(Household object change records)

________________

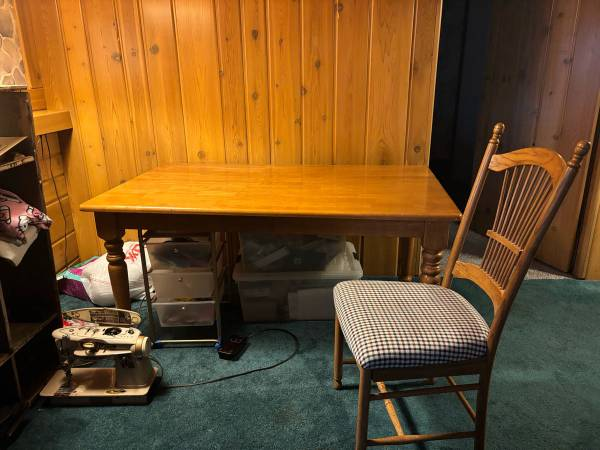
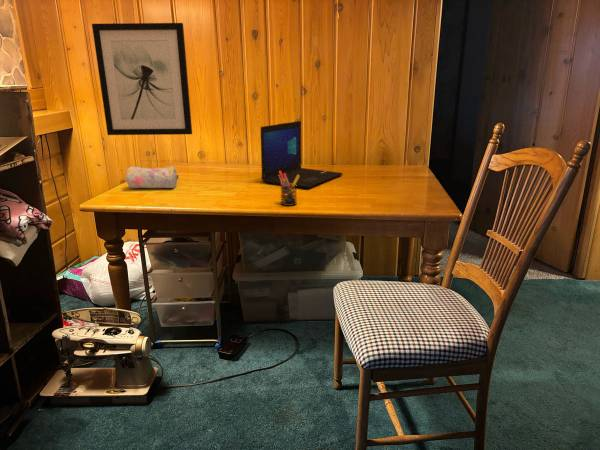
+ wall art [91,22,193,136]
+ pencil case [125,165,179,189]
+ pen holder [278,171,299,207]
+ laptop [260,120,343,189]
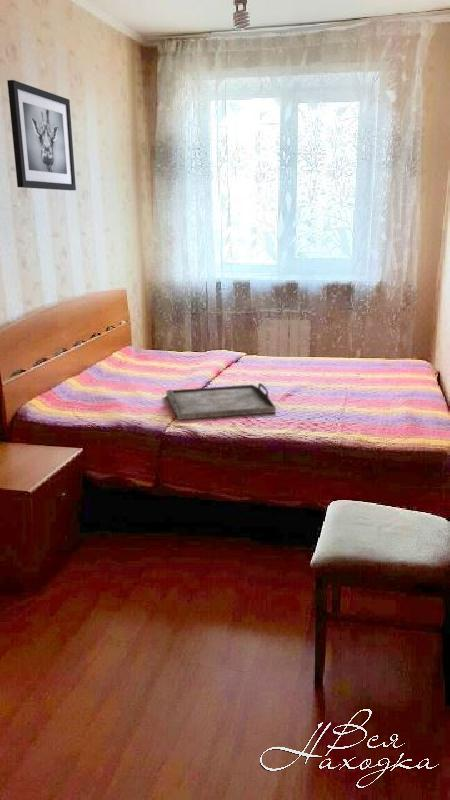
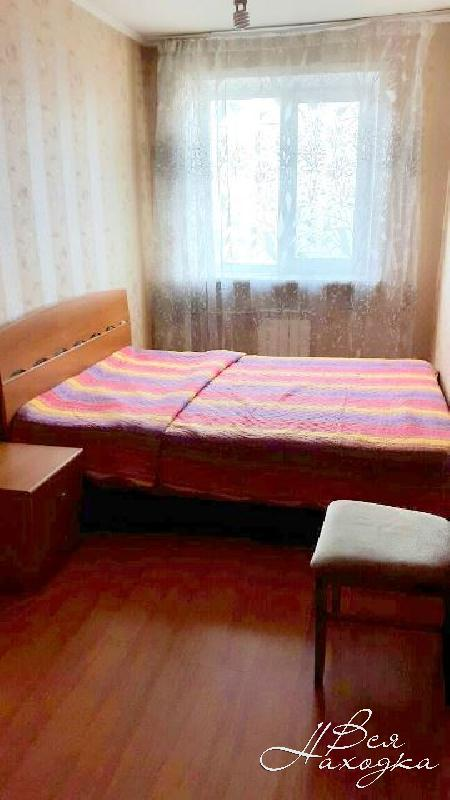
- wall art [6,79,77,191]
- serving tray [165,382,277,421]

________________

[Assignment]: Reproduce, exactly and with no pictures, the lines from the line containing "pencil case [125,165,179,189]" through the closing line of the data above, keeping both ends.

[Completed exercise]:
+ pencil case [125,165,179,189]
+ pen holder [278,171,299,207]
+ laptop [260,120,343,189]
- wall art [6,79,77,191]
- serving tray [165,382,277,421]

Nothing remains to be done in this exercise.